Overall, US total unconventional oil production increased from 1.14 MMBD in
2007 to 4.72 MMBD in 2014, helping the US to reduce its net oil import dependency
from 60% in 2005 to below 27% in 2014.
But from OPEC’s
perspective, however, that is not the most important consequence of its failure
to address the strategic threat that fracking is for her. It could be argued
that the US fracking experience from 2011 to 2014 has really taken fracking out
of the unconventional oil & gas production category and moved it into
conventional production (just as deepwater was once unconventional but is now
more or less conventional). The techniques used have now been developed to such
an extent that for some of the basins they can be used profitably even at an
oil price in the range of $50/B - $60/B. Drilling and fracking thousands of
wells between 2011 and 2014 has allowed the oil companies involved to better
understand the geology, use less water in the fracturing process and optimize
the distance between frac-jobs, to maximize production rates while lowering
production cost (Recently, the CEO
of ConocoPhillips Ryan Lance said operators were seeing 20%-30% reductions in their well
costs compared with 2014 peaks). Consequently, fracking can no longer be
defeated by OPEC. Even in today's low price environment the tight reservoirs in
the US are not being abandoned. Production is merely being postponed. The
number of wells waiting to be hydraulically fractured - known as the fracklog -
has tripled in the past year as companies delay work in order to avoid pumping
more oil while prices are low. Bloomberg
Intelligence analysis shows that drillers in oil and gas fields from Texas to
Pennsylvania have yet to turn on the spigots at 4,731 wells they’ve drilled.
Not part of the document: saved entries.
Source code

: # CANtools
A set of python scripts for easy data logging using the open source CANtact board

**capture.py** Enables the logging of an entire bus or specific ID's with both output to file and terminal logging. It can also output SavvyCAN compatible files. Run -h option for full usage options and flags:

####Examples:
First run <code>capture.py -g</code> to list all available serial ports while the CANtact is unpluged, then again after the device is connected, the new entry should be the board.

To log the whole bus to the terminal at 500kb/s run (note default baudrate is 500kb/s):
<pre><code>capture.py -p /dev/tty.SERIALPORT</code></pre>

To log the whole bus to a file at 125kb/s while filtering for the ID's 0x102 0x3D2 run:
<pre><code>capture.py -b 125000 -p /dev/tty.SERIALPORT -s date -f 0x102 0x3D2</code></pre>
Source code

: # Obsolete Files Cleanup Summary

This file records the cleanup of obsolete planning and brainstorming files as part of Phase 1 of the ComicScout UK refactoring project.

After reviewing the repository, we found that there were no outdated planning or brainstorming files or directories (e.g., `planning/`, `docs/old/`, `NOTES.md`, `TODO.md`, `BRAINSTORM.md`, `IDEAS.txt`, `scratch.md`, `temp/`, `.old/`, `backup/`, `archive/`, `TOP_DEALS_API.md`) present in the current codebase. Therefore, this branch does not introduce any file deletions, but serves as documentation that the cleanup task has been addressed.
These wells could easily add 0.32 MMBD to current shale oil production of 4.68
MMBD (in 2014 data).
In other words,
OPEC's strategic miscalculation has created its own worst enemy. If OPEC had
properly scanned the trends in its environment during the period of 2008 -
2012, such as the trends in technology, economic development and demand, and
had based its strategy on the future (2012 - 2022) rather than on the past, it
could have (substantially) delayed or even prevented swift advancement of
fracking success. Unfortunately for OPEC, it was the content with its situation
in 2012 and thereby facilitated the rise of fracking with which, in my view, a
new era in oil has begun. Due to fracking, namely, OPEC may have lost the swing
producer role that made it powerful and influential in the past. To regain its
power OPEC need to formulate another strategy keeping in view of current and
future expected challenges not only from unconventional but also from
renewables.
Dr Salman Ghouri is Oil & Gas industry advisor.